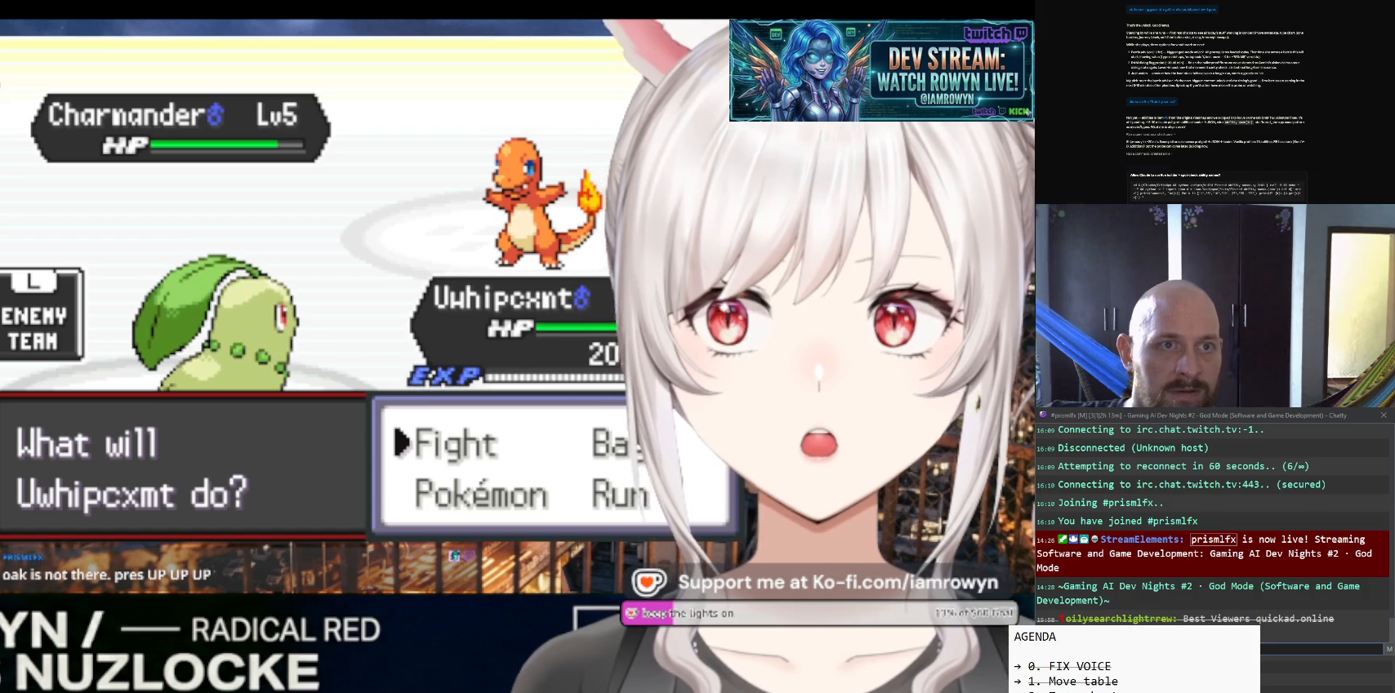
{"buttons": ["A"], "events": []}
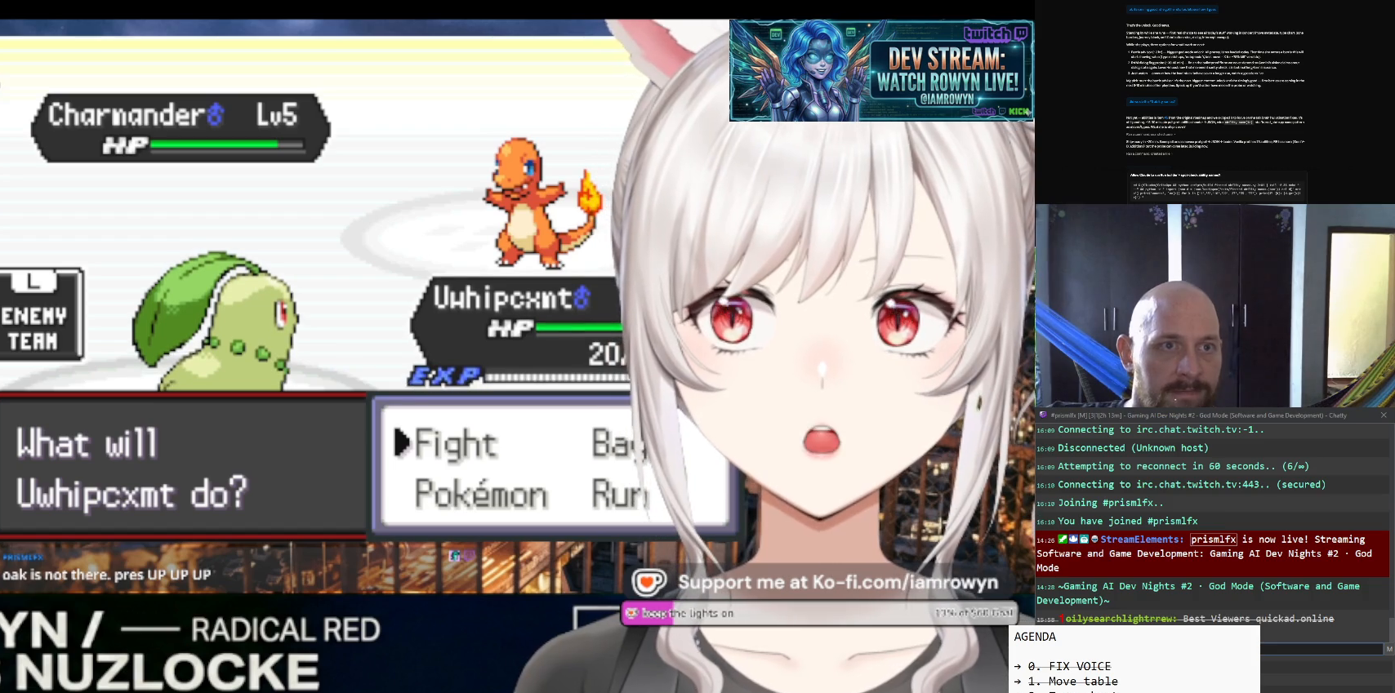
{"buttons": ["A"], "events": []}
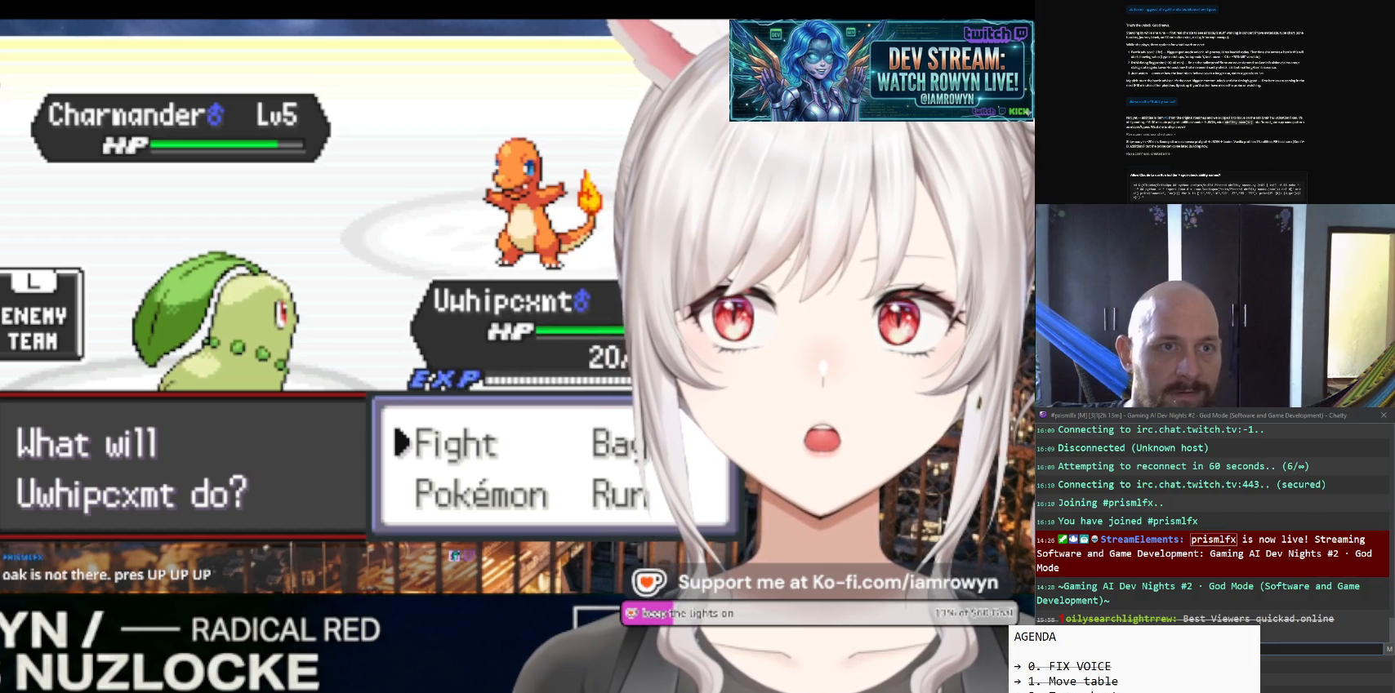
{"buttons": ["A"], "events": []}
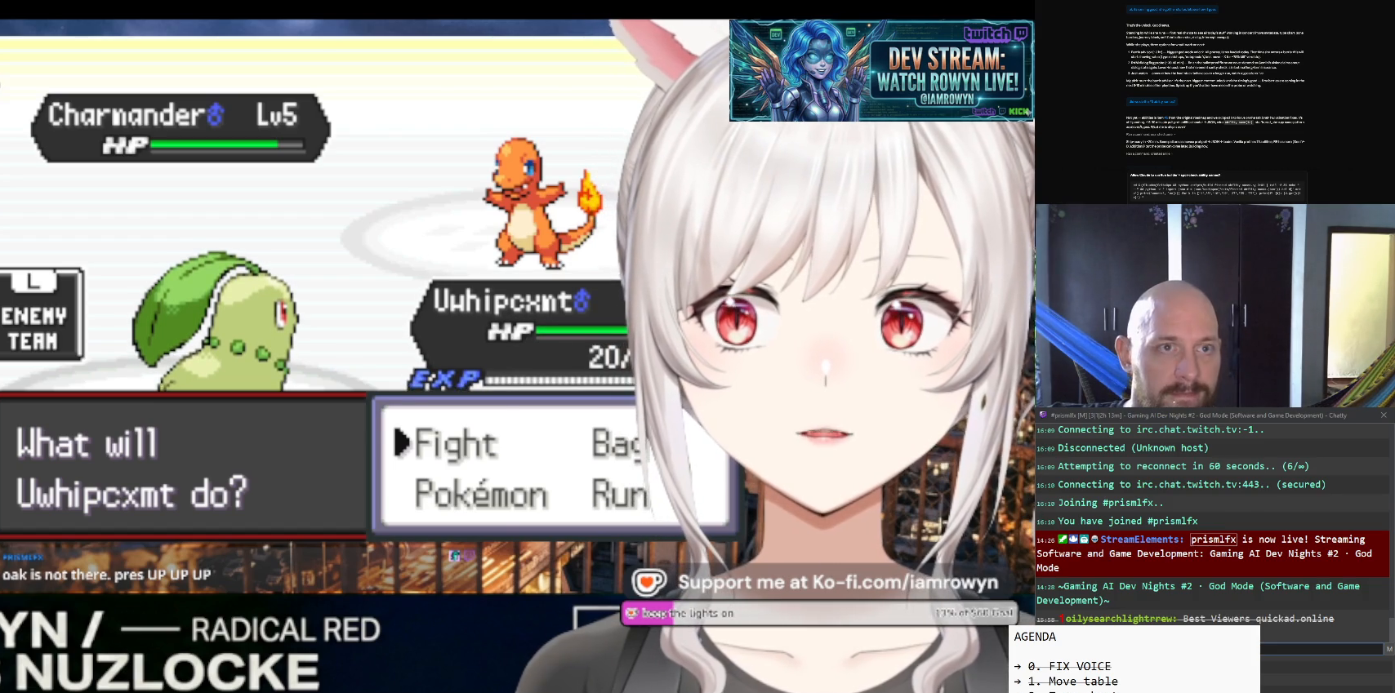
{"buttons": ["A"], "events": []}
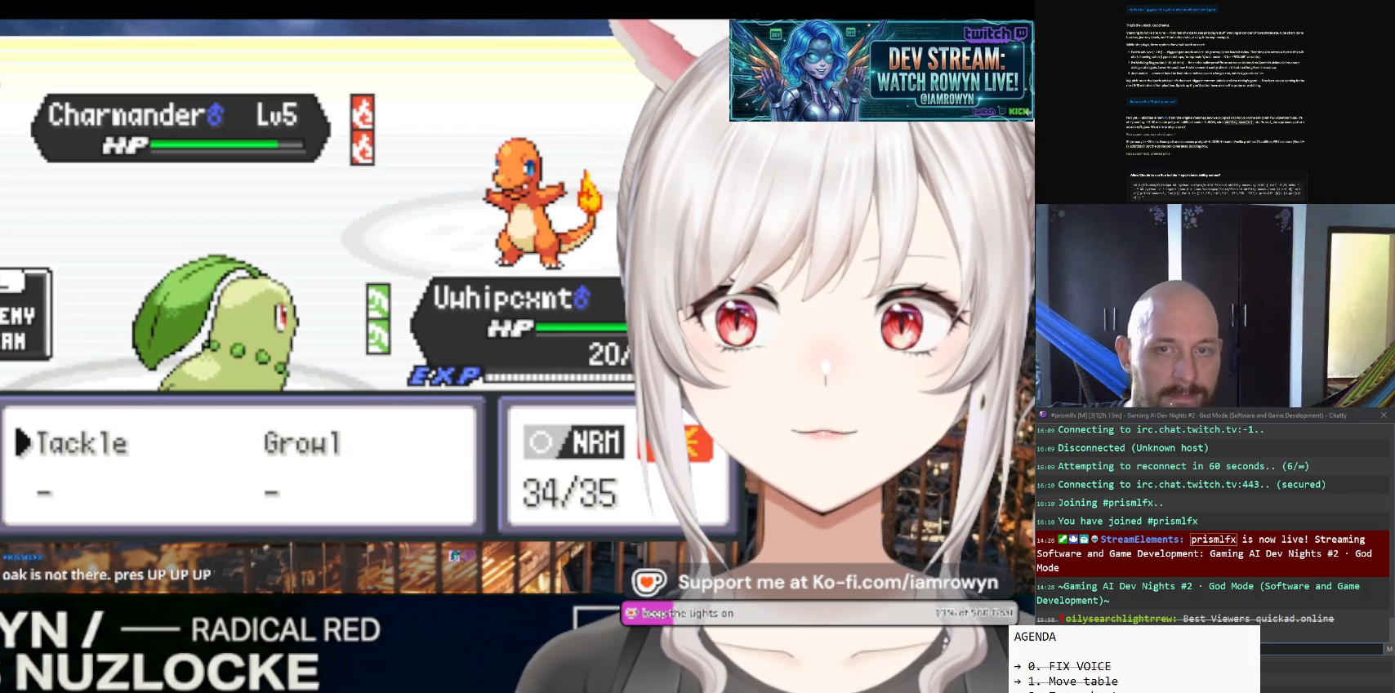
{"buttons": ["A"], "events": []}
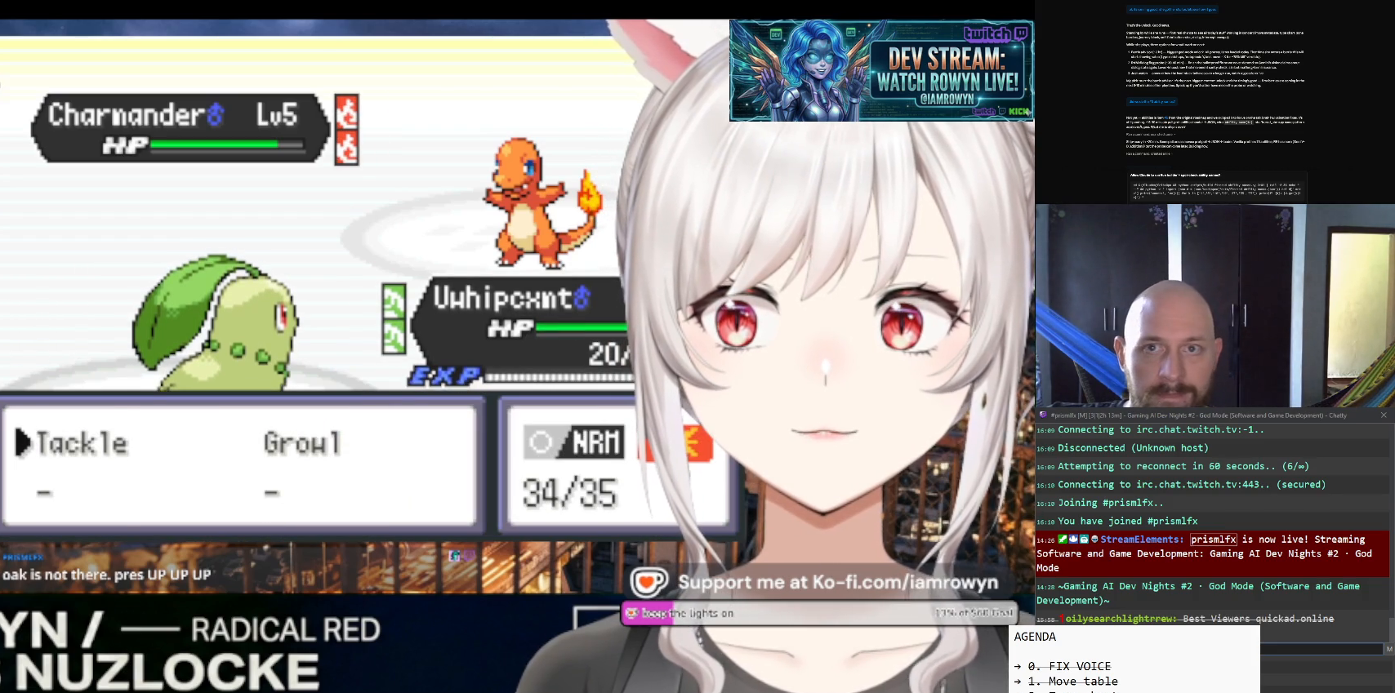
{"buttons": ["A"], "events": []}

★ ★ ★ ★

* _Problem description_
Your reply must reproduce all of the entries exactly and contain no pictures.

* _Result for this task_
{"buttons": ["A"], "events": []}
{"buttons": ["A"], "events": []}
{"buttons": ["A"], "events": []}
{"buttons": ["A"], "events": []}
{"buttons": ["A"], "events": []}
{"buttons": ["A"], "events": []}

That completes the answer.